**TEXT BLOCK:**

%%

I was married for 30 years. 10 years into our marriage he developed severe and enduring mental health issues. It took about 8 years to get diagnosed and for him to go onto medication. During those 8 years , and other times when he would not take medication I went to hell and back. Looking back his behaviour was outright abusive at time, although I still draw a distinction between him being intentionally abusive vs his behaviour being abusive- to me there is a difference. I knew he was ill, , he knew he was ill, we were asking for help but didn’t get it.
Because of that, the fact I knew he was ill and that he wanted help I stayed and tried by very best to support him. I was sole breadwinner for last 15 years, practically a single parent, a 24/7 carer and effectively his CPN nurse. His executive thinking skills were also impacted by his illness, so I also had to do a lot emotional labour to try to get him to actually live a life.
The key thing to know here is that being a carer to that extent will kill off that sexual and intimate relationship. There are studies out there that might suggest this is a biological response possibly due to pheromones or more probably due to the switch of the “child-parent” dynamic in your relationship- read up on that as it may help you understand why you are not in love, and why he confusing loving you with needing you for support and sex. That isn’t uncommon. You can stay in a marriage if you know that, accept it, and that mutual respect is there. And you are safe. And your own mental health can carry the burden. But, if those things are not possible then unfortunately you have little future in trying to save your marriage.
I had 2 bouts of depression as a result of what I went through - the statistics state that 1 in 2 people caring for adults with severe and enduring mental illness will get mental illness themselves. Also, the statistics show that most relationships break down with severe and enduring mental illness within 10 years. knew that. Still I stayed
2 years ago I could no longer carry on. After 30 plus years of marriage I was broken. I am still broken hearted that I had to divorce as he remains my soul mate and best friend I’ll ever have. But ultimately I knew I could no longer live safely with him in same house. He had decided to stop medication (which is his right) and his behaviour was deteriorating again. He knew I would ask to end the marriage if he no longer agreed to comply with his care plan. Deep down I think he wanted to divorce but couldn’t say it to me. So I said it.

%%

**DATA EXTRACTS:**
%%

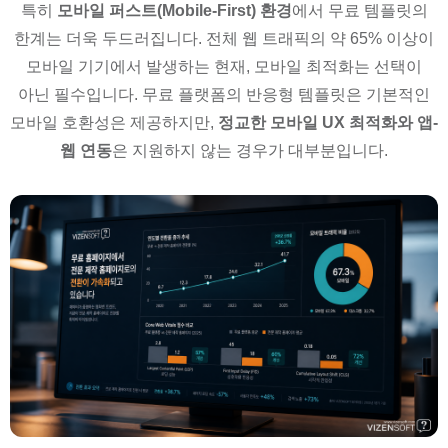
특히
모바일 퍼스트(Mobile-First) 환경
에서 무료 템플릿의
한계는 더욱 두드러집니다. 전체 웹 트래픽의 약 65% 이상이
모바일 기기에서 발생하는 현재, 모바일 최적화는 선택이
아닌 필수입니다. 무료 플랫폼의 반응형 템플릿은 기본적인
모바일 호환성은 제공하지만,
정교한 모바일 UX 최적화와 앱-
웹 연동
은 지원하지 않는 경우가 대부분입니다.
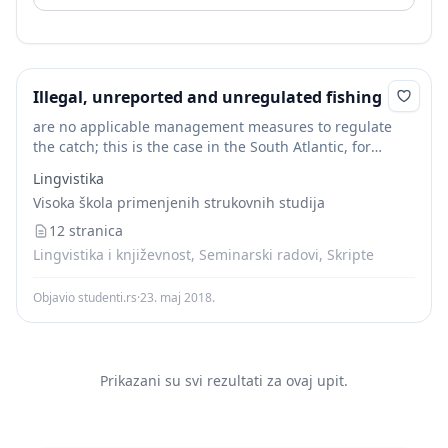
Illegal, unreported and unregulated fishing
are no applicable management measures to regulate
the catch; this is the case in the South Atlantic, for
example. The term also applies to fishing for highly
Lingvistika
migratory species and...
Visoka škola primenjenih strukovnih studija
12 stranica
Lingvistika i književnost, Seminarski radovi, Skripte
Objavio studenti.rs
·
23. maj 2018.
Prikazani su svi rezultati za ovaj upit.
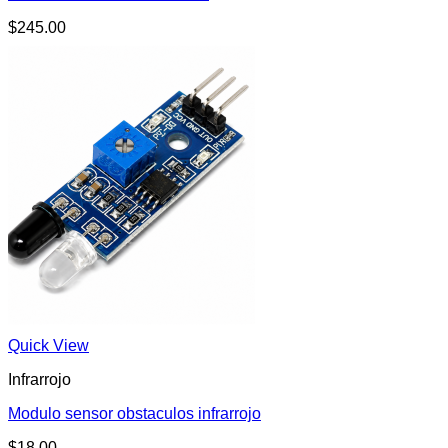
$
245.00
Quick View
Infrarrojo
Modulo sensor obstaculos infrarrojo
$
18.00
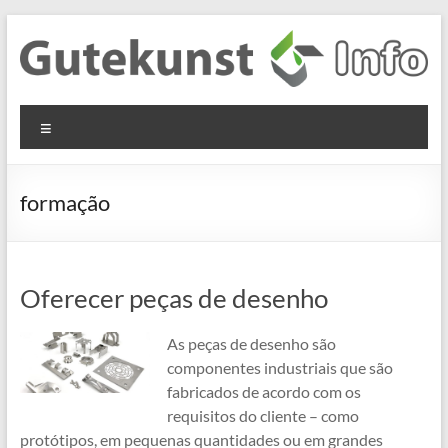
Skip
to
content
Gutekunst
Informationen
Menu
und
Formfedern
Wissenswertes
GmbH
zu Federn aus
formação
Flachmaterial
Oferecer peças de desenho
As peças de desenho são
componentes industriais que são
fabricados de acordo com os
requisitos do cliente – como
protótipos, em pequenas quantidades ou em grandes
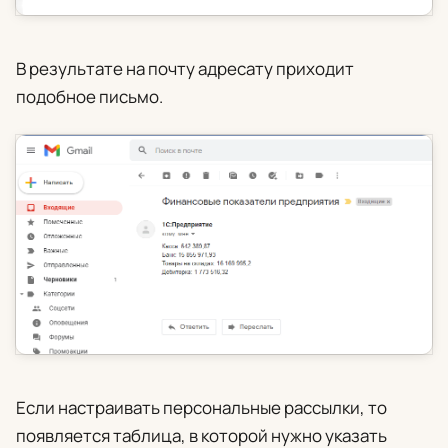
В результате на почту адресату приходит
подобное письмо.
Если настраивать персональные рассылки, то
появляется таблица, в которой нужно указать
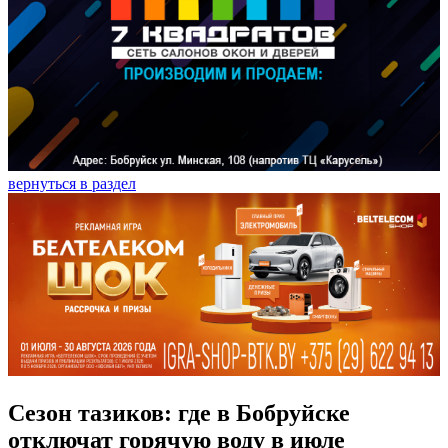
вернуться в раздел
Сезон тазиков: где в Бобруйске
отключат горячую воду в июле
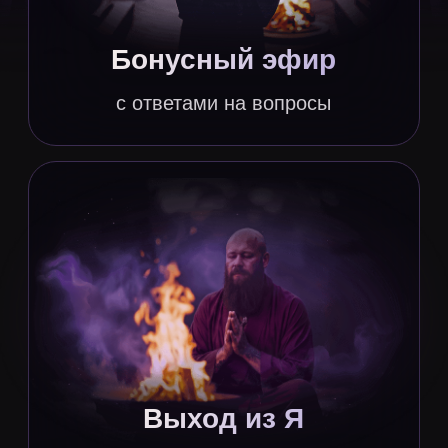
Забронировать место
Сейчас можно забронировать место за 14
900 рублей, а оставшуюся сумму 50 000
рублей внести до 26 июня
ПРЕМИУМ
104 900
129 900 ₽
-25 000 ₽
2,5 месяца наставничества
4 обучающих блока
с практическими заданиями
5 глубинных техник ТВП Pro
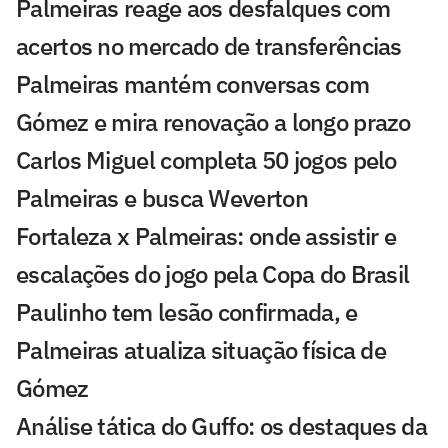
Palmeiras reage aos desfalques com
acertos no mercado de transferências
Palmeiras mantém conversas com
Gómez e mira renovação a longo prazo
Carlos Miguel completa 50 jogos pelo
Palmeiras e busca Weverton
Fortaleza x Palmeiras: onde assistir e
escalações do jogo pela Copa do Brasil
Paulinho tem lesão confirmada, e
Palmeiras atualiza situação física de
Gómez
Análise tática do Guffo: os destaques da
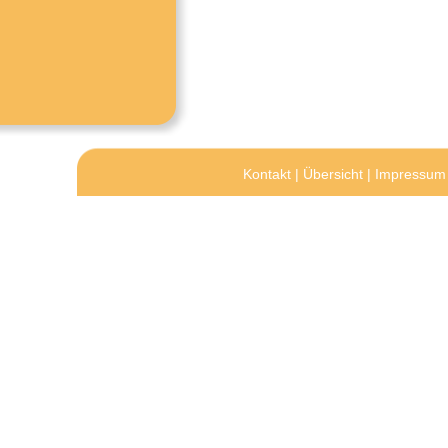
Kontakt
|
Übersicht
|
Impressum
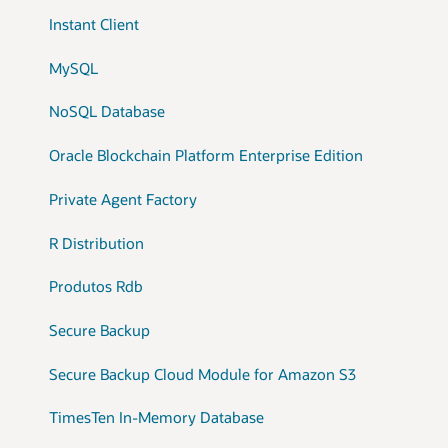
Instant Client
MySQL
NoSQL Database
Oracle Blockchain Platform Enterprise Edition
Private Agent Factory
R Distribution
Produtos Rdb
Secure Backup
Secure Backup Cloud Module for Amazon S3
TimesTen In-Memory Database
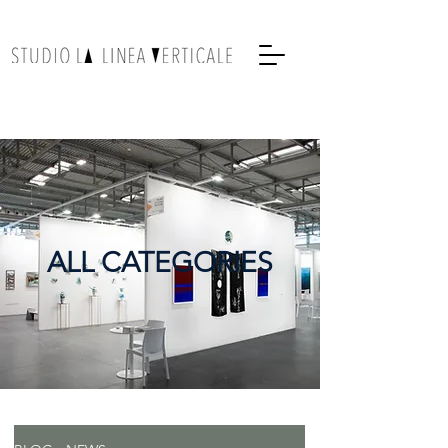
ALL CATEGORIES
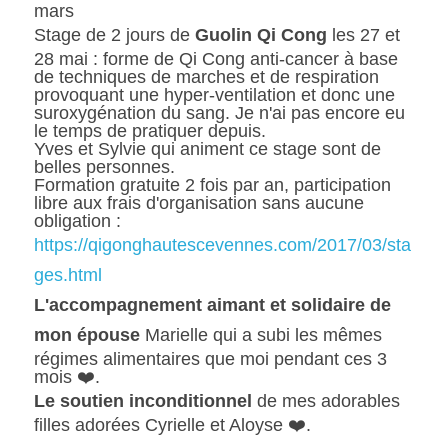
mars
Stage de 2 jours de 
Guolin Qi Cong
 les 27 et 
28 mai : forme de Qi Cong anti-cancer à base 
de techniques de marches et de respiration 
provoquant une hyper-ventilation et donc une 
suroxygénation du sang. Je n'ai pas encore eu 
le temps de pratiquer depuis.
Yves et Sylvie qui animent ce stage sont de 
belles personnes.
Formation gratuite 2 fois par an, participation 
libre aux frais d'organisation sans aucune 
obligation : 
https://qigonghautescevennes.com/2017/03/sta
ges.html
L'accompagnement aimant et solidaire de 
mon épouse
 Marielle qui a subi les mêmes 
régimes alimentaires que moi pendant ces 3 
mois ❤️.
Le soutien inconditionnel
 de mes adorables 
filles adorées Cyrielle et Aloyse 
❤️
.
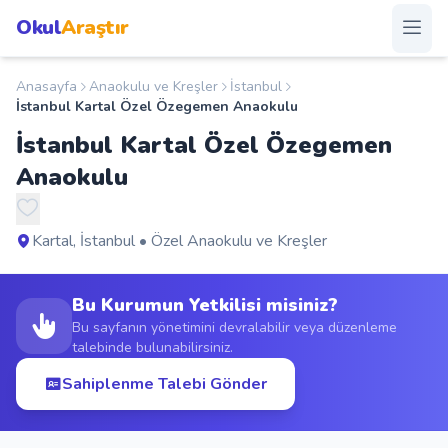
Okul
Araştır
Anasayfa
Anaokulu ve Kreşler
İstanbul
Anasayfa
İstanbul Kartal Özel Özegemen Anaokulu
İstanbul Kartal Özel Özegemen
Okullar
Anaokulu
Şehirler
Kartal, İstanbul • Özel Anaokulu ve Kreşler
Kampanyalar
Bu Kurumun Yetkilisi misiniz?
Duyurular
Bu sayfanın yönetimini devralabilir veya düzenleme
talebinde bulunabilirsiniz.
S.S.S.
Sahiplenme Talebi Gönder
Blog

%%

**BRIEF 1:**
In the account of the marriage, copy the passage from "Because of that, the" to "live a life.".
**BRIEF 2:**
Which roles does the writer of the marriage account say they took on while their husband was ill? List each one.

**EXERCISE RESPONSE 1:**
Because of that, the fact I knew he was ill and that he wanted help I stayed and tried by very best to support him. I was sole breadwinner for last 15 years, practically a single parent, a 24/7 carer and effectively his CPN nurse. His executive thinking skills were also impacted by his illness, so I also had to do a lot emotional labour to try to get him to actually live a life.

**EXERCISE RESPONSE 2:**
- sole breadwinner
- practically a single parent
- a 24/7 carer
- effectively his CPN nurse